▶ [What to work on]: Would you return every line of the listing below that has "lines" in it?

•••

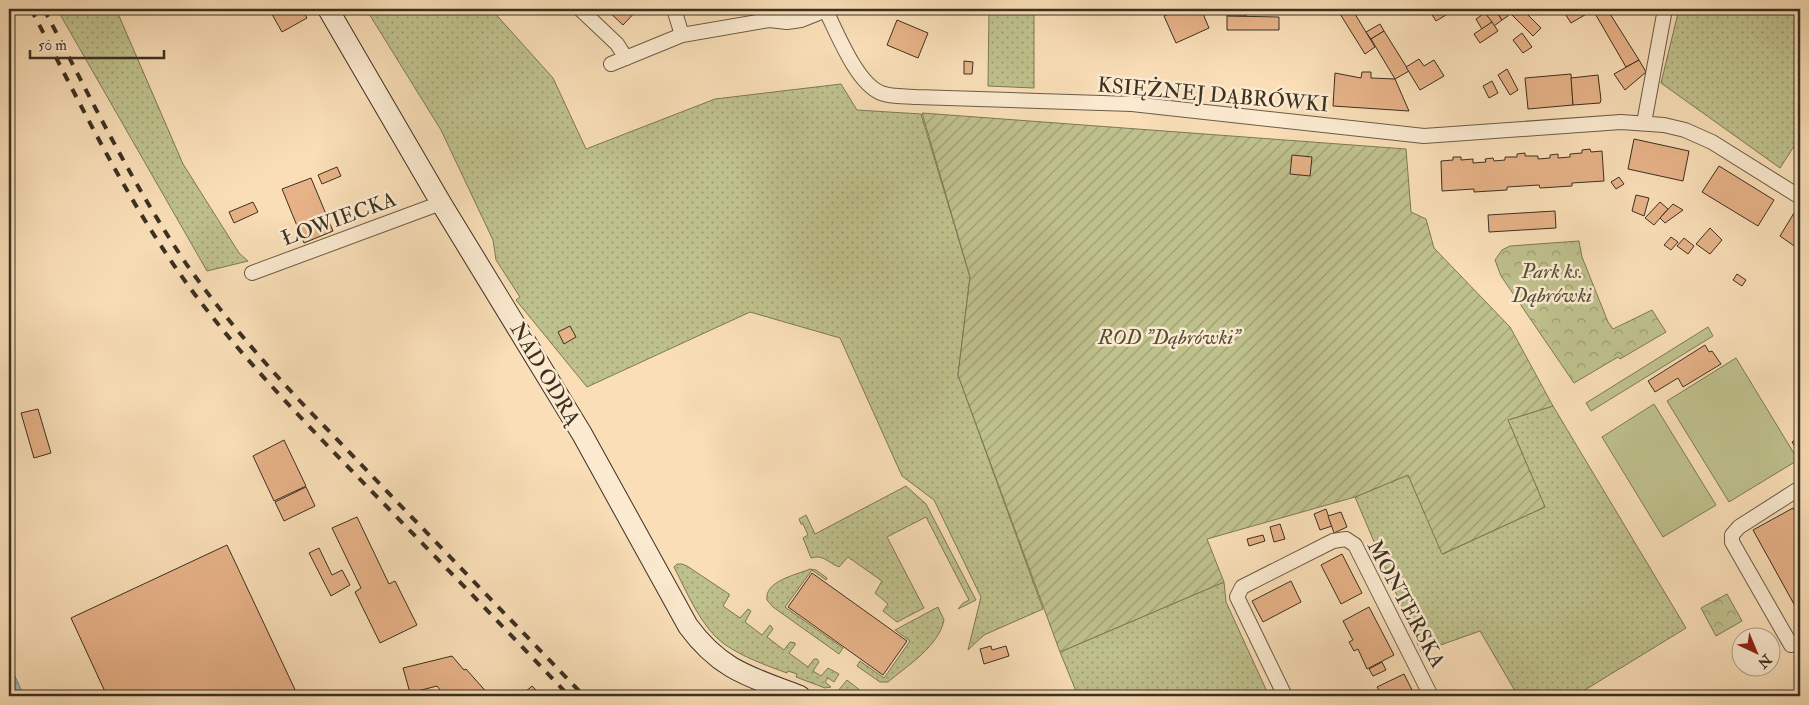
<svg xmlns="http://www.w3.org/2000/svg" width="1809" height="705" viewBox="0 0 1809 705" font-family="'IM FELL Double Pica',serif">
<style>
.grass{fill:url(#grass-dots);stroke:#7e7857}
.park{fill:url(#park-crowns);stroke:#7e7857}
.garden{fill:url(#garden-furrows);stroke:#7e7857}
.pitch{fill:#bfc18d;stroke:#7e7857}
.water{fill:url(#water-waves);stroke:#79837b}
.building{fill:#e7b288;stroke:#3c3021}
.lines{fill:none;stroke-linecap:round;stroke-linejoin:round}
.street-casing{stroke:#6b5c46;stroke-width:16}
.secondary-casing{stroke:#3c3021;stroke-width:22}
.street{stroke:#fbead0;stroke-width:14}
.secondary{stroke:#fbead0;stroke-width:20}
.rail{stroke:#3c3021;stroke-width:4;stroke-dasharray:9 9;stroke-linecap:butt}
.labels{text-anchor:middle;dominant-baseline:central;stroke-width:5;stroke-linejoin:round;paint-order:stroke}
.street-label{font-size:21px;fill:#3c3021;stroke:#fbead0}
.park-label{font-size:21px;font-style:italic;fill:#564d37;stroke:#fbead0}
</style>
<defs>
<pattern id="grass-dots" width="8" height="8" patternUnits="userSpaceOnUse" patternTransform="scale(1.25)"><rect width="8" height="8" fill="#bfc18d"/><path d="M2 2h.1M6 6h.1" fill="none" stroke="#9c9d73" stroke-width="1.8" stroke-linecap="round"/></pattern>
<pattern id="park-crowns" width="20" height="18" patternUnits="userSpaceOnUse" patternTransform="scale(1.25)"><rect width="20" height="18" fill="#bfc18d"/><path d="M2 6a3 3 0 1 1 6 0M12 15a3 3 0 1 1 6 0" fill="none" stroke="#9c9d73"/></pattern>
<pattern id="garden-furrows" width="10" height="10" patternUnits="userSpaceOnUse" patternTransform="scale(1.25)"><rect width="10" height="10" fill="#bfc18d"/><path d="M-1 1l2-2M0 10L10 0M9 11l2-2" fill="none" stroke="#9c9d73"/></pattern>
<pattern id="water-waves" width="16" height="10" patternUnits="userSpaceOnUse" patternTransform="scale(1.25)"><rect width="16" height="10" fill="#a1bab7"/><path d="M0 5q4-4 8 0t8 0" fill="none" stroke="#849894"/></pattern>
</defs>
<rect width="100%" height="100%" fill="#f9deb7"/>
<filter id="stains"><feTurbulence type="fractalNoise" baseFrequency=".004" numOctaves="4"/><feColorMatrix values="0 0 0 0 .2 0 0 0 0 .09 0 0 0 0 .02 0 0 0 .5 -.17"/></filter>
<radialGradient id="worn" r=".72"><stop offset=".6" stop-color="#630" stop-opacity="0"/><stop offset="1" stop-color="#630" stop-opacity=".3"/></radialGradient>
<!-- grass -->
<g class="grass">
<polygon points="57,9 116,9 183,164 239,253 248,261 207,271"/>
<polygon points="366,9 491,9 553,78 586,149 715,99 841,84 857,110 921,114 970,277 958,375 1043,609 984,635 968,650 981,597 934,500 902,476 840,338 750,312 587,387 516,300 520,297 496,260 493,240 441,130"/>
<polygon points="989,9 1034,9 1034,88 988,86"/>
<polygon points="1679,9 1800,9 1800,137 1780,168 1661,83"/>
<polygon points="1553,406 1686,628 1575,696 1518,696 1480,631 1421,652 1355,497 1408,475 1443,554 1545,507 1508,420"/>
<path d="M 906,486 L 926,504 L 976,600 L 958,609 L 963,603 L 969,600 L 926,517 L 887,537 L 924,608 L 897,622 L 883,611 L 888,604 L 875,593 L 882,581 L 848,557 L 839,567 C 828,563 824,554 811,558 L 803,538 L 808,535 L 803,524 L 801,524 L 799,519 L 806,515 L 815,534 Z"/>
<path d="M 677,564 L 682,564 L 687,566 L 729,594 L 729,596 L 723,606 L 740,618 L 748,609 L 751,611 L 745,622 L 762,635 L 770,625 L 771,626 L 773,629 L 767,637 L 784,650 L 790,642 L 795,643 L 795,645 L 789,653 L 808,667 L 814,659 L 817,659 L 819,662 L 813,671 L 821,676 L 828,668 L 839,674 L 834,682 L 828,678 L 825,682 L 831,687 L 825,688 L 796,677 L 797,674 L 788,671 L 787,673 C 765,665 743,657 724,644 C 700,626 687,592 674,567 Z"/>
<path d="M 810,569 L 816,570 L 827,578 L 826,580 L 812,570 L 785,607 L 843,648 L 839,654 L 773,607 L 767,600 C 764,581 796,575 810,569 Z"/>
<polygon points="1224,582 1226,602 1269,696 1078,696 1060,652"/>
<path d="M 938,607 L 944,620 C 939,646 907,666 888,682 L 880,682 L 857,666 L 860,661 L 884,678 L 910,641 L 895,630 Z"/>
<polygon points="847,680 861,691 863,696 844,696 837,692"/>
</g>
<!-- park -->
<g class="park">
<polygon points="1579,241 1582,257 1608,322 1613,329 1652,310 1666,332 1620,359 1618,357 1574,383 1501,276 1495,260 1502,250 1510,246"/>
<polygon points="1727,594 1742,621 1716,636 1701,608"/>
</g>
<!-- garden -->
<polygon class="garden" points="922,113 1406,149 1411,212 1426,219 1434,248 1510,327 1553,406 1508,420 1545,507 1442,554 1408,475 1355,497 1207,539 1224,582 1060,652 958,375 970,277"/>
<!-- pitch -->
<g class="pitch">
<polygon points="1708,327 1713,336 1591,411 1586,403"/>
<polygon points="1736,358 1798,460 1729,502 1667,401"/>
<polygon points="1654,404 1716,505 1663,537 1602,437"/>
</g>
<!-- water -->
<polygon class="water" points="9,663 24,696 9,696"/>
<!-- building -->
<g class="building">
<polygon points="269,9 302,9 307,18 282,32"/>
<polygon points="606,9 638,9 623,25"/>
<polygon points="1181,9 1201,9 1209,28 1176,43 1164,16"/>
<polygon points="1228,9 1246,9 1246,16 1227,16"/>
<polygon points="1337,9 1352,9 1375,47 1365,54"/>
<polygon points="1430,9 1456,9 1436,21 1429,10"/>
<polygon points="1492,9 1495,9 1502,20 1494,26 1485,13"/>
<polygon points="1503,9 1508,16 1502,20 1497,12"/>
<polygon points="1506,9 1522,9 1541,28 1533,36"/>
<polygon points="1562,9 1595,9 1571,23"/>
<polygon points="1595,9 1607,9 1639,60 1626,67 1593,10"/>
<polygon points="1485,13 1492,22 1482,29 1476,19"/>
<polygon points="1227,16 1279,17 1279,30 1227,30"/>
<polygon points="897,20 928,33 918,58 887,45"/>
<polygon points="1492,22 1498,31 1480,43 1474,34"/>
<polygon points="1380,24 1384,31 1371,39 1366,32"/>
<polygon points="1384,31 1409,71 1395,79 1371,39"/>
<polygon points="1522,33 1532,47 1523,53 1513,40"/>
<polygon points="1419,59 1424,66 1434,60 1444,76 1420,90 1406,67"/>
<polygon points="1639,60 1646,72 1625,90 1614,74"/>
<polygon points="964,61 973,62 972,74 964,74"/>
<polygon points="1507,69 1518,90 1510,95 1498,75"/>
<polygon points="1362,72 1371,72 1371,78 1395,79 1409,111 1333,106 1335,73 1361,78"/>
<polygon points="1571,74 1573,105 1528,109 1525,78"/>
<polygon points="1598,75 1601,100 1600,103 1573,105 1571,78"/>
<polygon points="1492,81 1498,93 1489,98 1483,86"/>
<polygon points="1634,139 1689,151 1683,181 1628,169"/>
<polygon points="1590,149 1591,152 1602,151 1604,181 1572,183 1572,186 1540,188 1539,185 1507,187 1507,190 1474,192 1474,189 1442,191 1441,161 1453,160 1453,157 1461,157 1461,160 1473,159 1473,163 1486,162 1485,159 1493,158 1494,161 1505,160 1505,157 1517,157 1517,154 1525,153 1525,156 1538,156 1538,159 1550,158 1550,155 1558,154 1558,158 1570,157 1570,154 1582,153 1582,150"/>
<polygon points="1292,155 1312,157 1310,176 1290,174"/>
<polygon points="1719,166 1774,200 1758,226 1702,192"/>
<polygon points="337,167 341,176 322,184 318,175"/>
<polygon points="1619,177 1624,184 1616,189 1611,182"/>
<polygon points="311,178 333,231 304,243 282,189"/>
<polygon points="1636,195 1649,198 1644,216 1632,211"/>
<polygon points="253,202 258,212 234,223 229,212"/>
<polygon points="1660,202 1668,209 1654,225 1645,218"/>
<polygon points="1673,204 1683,210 1665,223 1660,218"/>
<polygon points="1555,211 1556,228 1489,232 1488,215"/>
<polygon points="1794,213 1800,217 1800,250 1780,236"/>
<polygon points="1710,228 1722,240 1710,254 1696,244"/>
<polygon points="1671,237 1678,242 1671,250 1664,245"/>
<polygon points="1684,238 1694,246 1688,254 1677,246"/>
<polygon points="1737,274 1746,280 1742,286 1733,280"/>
<polygon points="570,326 576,337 564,344 558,332"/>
<polygon points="1705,345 1709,352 1712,351 1721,364 1683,387 1678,378 1655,392 1648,381"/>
<polygon points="38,409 51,453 34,458 21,413"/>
<polygon points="1800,437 1800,455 1792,442"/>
<polygon points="284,440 306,486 274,501 253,456"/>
<polygon points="306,487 315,506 284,521 275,502"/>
<polygon points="1793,508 1800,521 1800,615 1753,530"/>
<polygon points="1326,509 1332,526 1320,530 1314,514"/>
<polygon points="1341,512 1347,527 1334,533 1328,516"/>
<polygon points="357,517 389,584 395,581 417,625 380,643 355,592 361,588 332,528"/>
<polygon points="1280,524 1285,539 1274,542 1270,527"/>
<polygon points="1263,535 1265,541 1249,546 1247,539"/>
<polygon points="227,545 298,696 107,696 71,618"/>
<polygon points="319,548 332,575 342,570 350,585 331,596 309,553"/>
<polygon points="1342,554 1362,593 1341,604 1321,565"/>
<polygon points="812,573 907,641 883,675 788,607"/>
<polygon points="1291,581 1301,602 1263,622 1252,601"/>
<polygon points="1369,607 1394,655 1367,669 1358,649 1354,651 1349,642 1353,640 1343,621"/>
<polygon points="991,646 992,650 1006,646 1009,656 984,664 980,649"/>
<polygon points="452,656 464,670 466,669 490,696 454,696 449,692 445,696 437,686 410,693 403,668"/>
<polygon points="1382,662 1386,670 1373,676 1369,669"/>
<polygon points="1404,674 1415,696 1382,696 1377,687"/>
<polygon points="532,686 542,696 520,696"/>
</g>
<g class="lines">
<!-- street casing -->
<g class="street-casing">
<g id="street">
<polyline points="580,9 617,44 626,58"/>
<polyline points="674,9 682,35"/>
<path d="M 825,9 C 837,32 856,83 881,93 C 891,97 905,96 916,97 L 1132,104 L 1424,136 L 1621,122 L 1664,125 L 1685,130 L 1712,142 L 1800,197"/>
<polyline points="611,64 682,35 769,20 787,22 801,20 826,10"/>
<polyline points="1644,123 1665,9"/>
<polyline points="252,273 441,203"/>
<polyline points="1791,645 1732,542 1732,535 1739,527 1800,488"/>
<polyline points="1285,696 1237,597 1242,587 1333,541 1346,539 1355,545 1431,696"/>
</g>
</g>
<!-- secondary casing -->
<g class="secondary-casing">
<path id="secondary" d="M 328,9 L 441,203 L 582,434 L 688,626 C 721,671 751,677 800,696"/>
</g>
<!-- street -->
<use href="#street" class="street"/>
<!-- secondary -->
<use href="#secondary" class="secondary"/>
<!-- rail -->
<g class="rail">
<path d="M 31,9 C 81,105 128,204 193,292 C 241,356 296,413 351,470 C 424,545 497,620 569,696"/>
<path d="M 44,9 C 89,95 132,184 187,265 C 221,313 259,357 299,400 L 584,696"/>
</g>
</g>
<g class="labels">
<!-- street labels -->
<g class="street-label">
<text transform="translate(1213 95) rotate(5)">KSIĘŻNEJ DĄBRÓWKI</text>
<text transform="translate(339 219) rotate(-20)">ŁOWIECKA</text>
<text transform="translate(545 374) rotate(59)">NAD ODRĄ</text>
<text transform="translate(1406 604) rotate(62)">MONTERSKA</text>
</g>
<!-- park labels -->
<g class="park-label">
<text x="1552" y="271">Park ks.<tspan x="1552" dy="24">Dąbrówki</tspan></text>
<text x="1169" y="337">ROD "Dąbrówki"</text>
</g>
</g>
<!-- margin -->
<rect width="1809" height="705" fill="none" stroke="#f9deb7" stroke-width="30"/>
<rect x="10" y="10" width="1789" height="685" fill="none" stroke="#3c3021" stroke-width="2.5"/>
<rect x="15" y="15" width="1779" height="675" fill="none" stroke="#3c3021"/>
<!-- north arrow -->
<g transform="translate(1756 652) rotate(136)"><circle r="24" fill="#fbead0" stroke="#afa08a"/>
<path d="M0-4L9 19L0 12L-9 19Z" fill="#8f2418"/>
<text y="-8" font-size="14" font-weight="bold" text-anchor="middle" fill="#3c3021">N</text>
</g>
<!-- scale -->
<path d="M30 50v8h134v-8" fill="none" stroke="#3c3021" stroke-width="2.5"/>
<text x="38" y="50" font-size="15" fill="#3c3021" stroke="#fbead0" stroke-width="4" paint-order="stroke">50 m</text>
<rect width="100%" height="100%" filter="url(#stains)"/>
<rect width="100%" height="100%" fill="url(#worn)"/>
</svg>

•••

▶ [Reply to the task]:
.lines{fill:none;stroke-linecap:round;stroke-linejoin:round}
<g class="lines">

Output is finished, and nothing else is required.